According to the book, Jared and Ivanka also helped to “coordinate a set of lurid leaks — drinking, bad behavior, personal life in disarray” about one of Trump’s lawyers who recommended that they be sent home to New York.

The Trump Tower meeting would not be the only time Trump’s children would land the president in hot water, according to Wolff’s book.

The book also said that Ivanka had pushed for former FBI Director James Comey’s firing. Kushner’s support for firing Comey has been widely reported, but not Ivanka’s.

The book said Bannon and then-White House chief of staff Reince Priebus “strongly opposed” firing Comey, while Ivanka and Jared “had no only supported it, but insisted on it.”

The firing of Comey led Deputy Attorney General Rod Rosenstein to launch the special counsel headed by Mueller, which Bannon later described to CBS’s 60 Minutes as a huge mistake.

Jared and Ivanka supported Comey’s firing because they believed it would appease Clinton supporters, Bannon is quoted as saying in the book.

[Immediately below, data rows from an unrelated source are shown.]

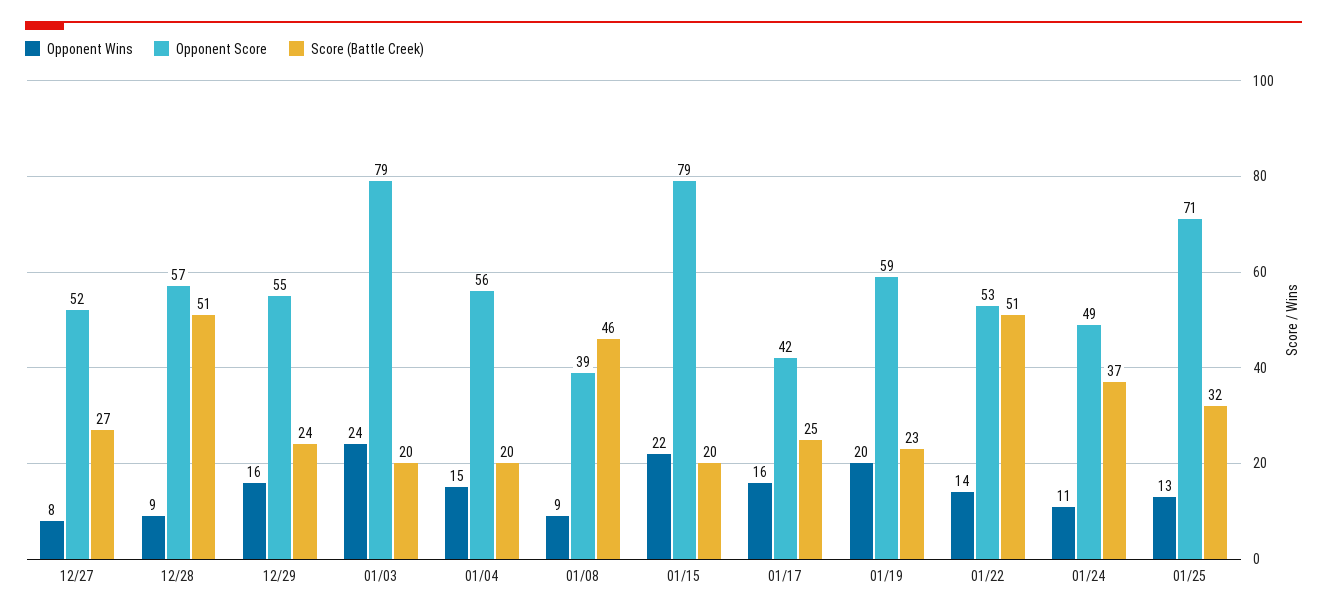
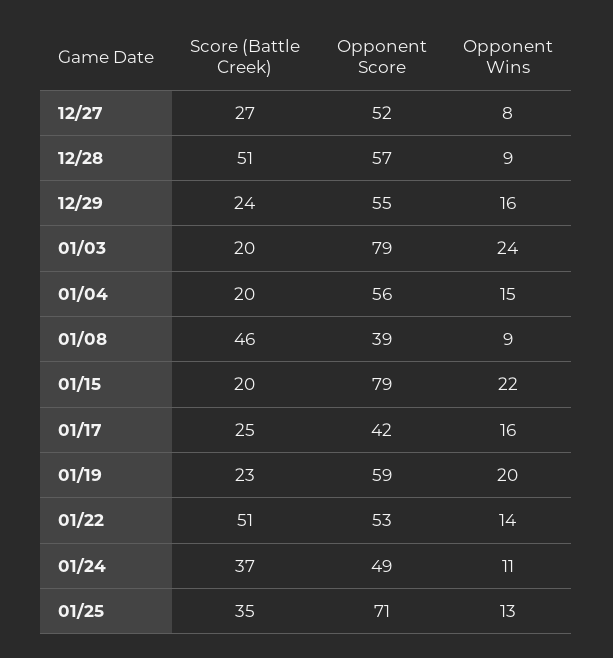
  {
    "Opponent Wins": {
      "12/27": 8,
      "12/28": 9,
      "12/29": 16,
      "01/03": 24,
      "01/04": 15,
      "01/08": 9,
      "01/15": 22,
      "01/17": 16,
      "01/19": 20,
      "01/22": 14,
      "01/24": 11,
      "01/25": 13
    },
    "Opponent Score": {
      "12/27": 52,
      "12/28": 57,
      "12/29": 55,
      "01/03": 79,
      "01/04": 56,
      "01/08": 39,
      "01/15": 79,
      "01/17": 42,
      "01/19": 59,
      "01/22": 53,
      "01/24": 49,
      "01/25": 71
    },
    "Score (Battle Creek)": {
      "12/27": 27,
      "12/28": 51,
      "12/29": 24,
      "01/03": 20,
      "01/04": 20,
      "01/08": 46,
      "01/15": 20,
      "01/17": 25,
      "01/19": 23,
      "01/22": 51,
      "01/24": 37,
-     "01/25": 32
+     "01/25": 35
    }
  }

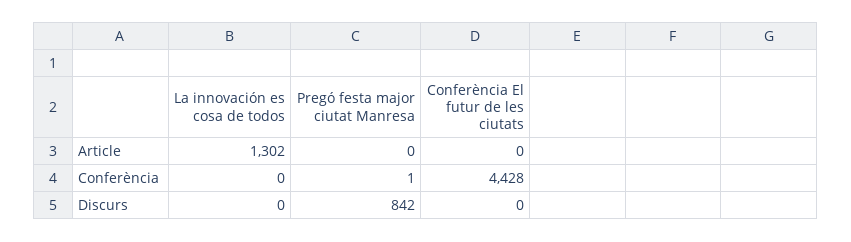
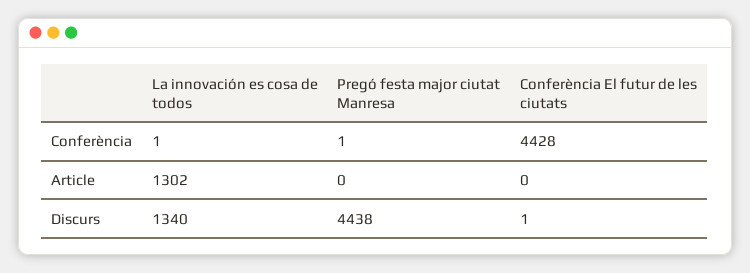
  {
    "La innovación es cosa de todos": {
      "Article": 1302,
-     "Conferència": 0,
+     "Conferència": 1,
-     "Discurs": 0
+     "Discurs": 1340
    },
    "Pregó festa major ciutat Manresa": {
      "Article": 0,
      "Conferència": 1,
-     "Discurs": 842
+     "Discurs": 4438
    },
    "Conferència El futur de les ciutats": {
      "Article": 0,
      "Conferència": 4428,
-     "Discurs": 0
+     "Discurs": 1
    }
  }

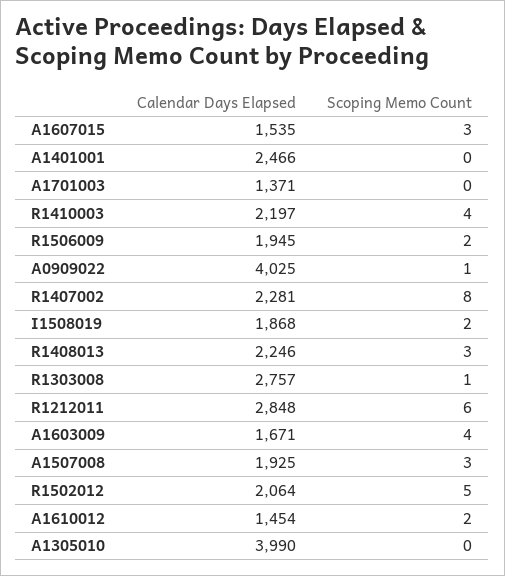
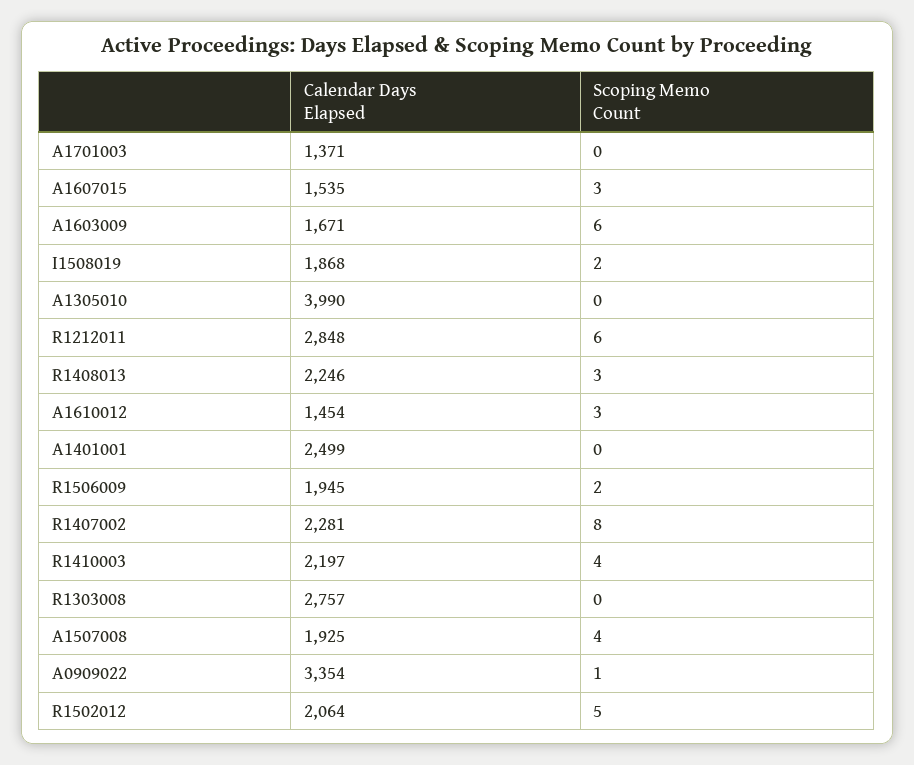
  {
    "Calendar Days Elapsed": {
      "A1607015": 1535,
-     "A1401001": 2466,
+     "A1401001": 2499,
      "A1701003": 1371,
      "R1410003": 2197,
      "R1506009": 1945,
-     "A0909022": 4025,
+     "A0909022": 3354,
      "R1407002": 2281,
      "I1508019": 1868,
      "R1408013": 2246,
      "R1303008": 2757,
      "R1212011": 2848,
      "A1603009": 1671,
      "A1507008": 1925,
      "R1502012": 2064,
      "A1610012": 1454,
      "A1305010": 3990
    },
    "Scoping Memo Count": {
      "A1607015": 3,
      "A1401001": 0,
      "A1701003": 0,
      "R1410003": 4,
      "R1506009": 2,
      "A0909022": 1,
      "R1407002": 8,
      "I1508019": 2,
      "R1408013": 3,
-     "R1303008": 1,
+     "R1303008": 0,
      "R1212011": 6,
-     "A1603009": 4,
+     "A1603009": 6,
-     "A1507008": 3,
+     "A1507008": 4,
      "R1502012": 5,
-     "A1610012": 2,
+     "A1610012": 3,
      "A1305010": 0
    }
  }

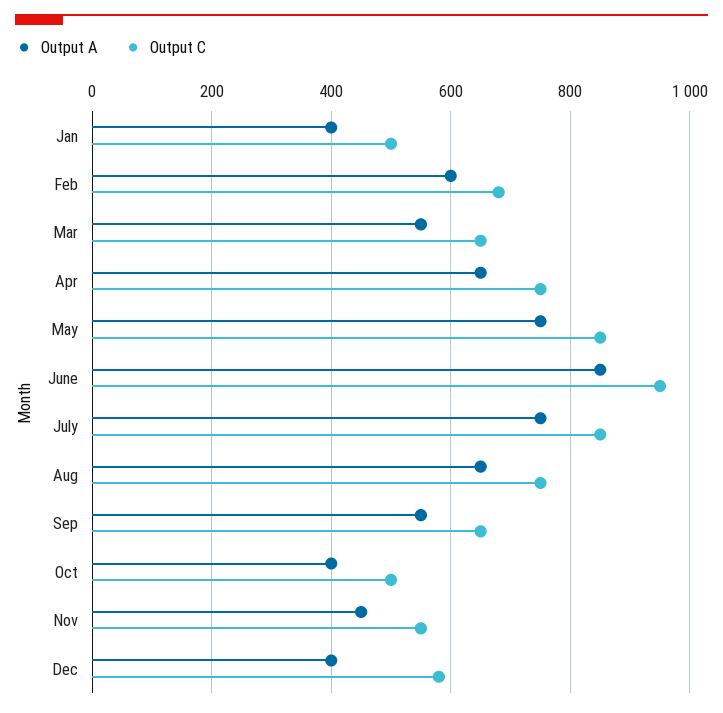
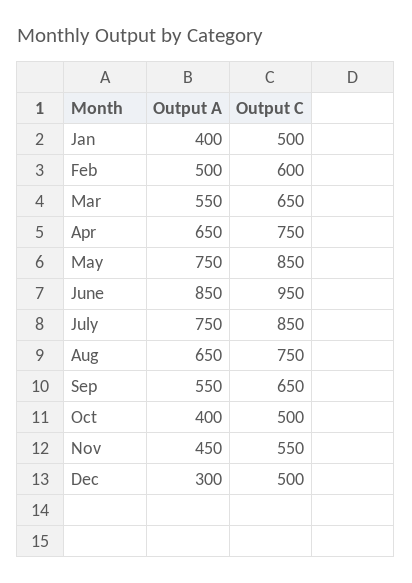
  {
    "Output A": {
      "Jan": 400,
-     "Feb": 600,
+     "Feb": 500,
      "Mar": 550,
      "Apr": 650,
      "May": 750,
      "June": 850,
      "July": 750,
      "Aug": 650,
      "Sep": 550,
      "Oct": 400,
      "Nov": 450,
-     "Dec": 400
+     "Dec": 300
    },
    "Output C": {
      "Jan": 500,
-     "Feb": 680,
+     "Feb": 600,
      "Mar": 650,
      "Apr": 750,
      "May": 850,
      "June": 950,
      "July": 850,
      "Aug": 750,
      "Sep": 650,
      "Oct": 500,
      "Nov": 550,
-     "Dec": 580
+     "Dec": 500
    }
  }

“They thought the cosmopolitans would like it if we fired Comey,” he said. “The cosmopolitans would be cheering for us for taking down the man who took Hillary down.”

The book also details how Jared and Ivanka sided with National Security Adviser H.R. McMaster’s plan to send as many as 7,000 more U.S. forces to Afghanistan.

They had also pushed for hiring Anthony Scaramucci, the short-lived White House director of communications, who was fired after a profanity-laced interview with the New Yorker.

They had believed that then-White House Press Secretary Sean Spicer had failed to mount a defense for them and the White House.

“Their ire and increasing bitterness came from some of the staff’s reluctance — really, a deep and intensifying resistance — to treat them as part and parcel of the presidency.”

According to the book, Priebus once had to take Ivanka aide to make sure that she understood that in her official role, she was just a staffer. Ivanka had insisted on the distinction that she was a “staffer-slash-First Daughter.”

Investigators are now looking into Ivanka’s involvement in the Trump Tower meeting, the Los Angeles Times reported on Saturday. While she did not attend the half-hour meeting, she spoke briefly to two of the participants at an elevator as they were leaving.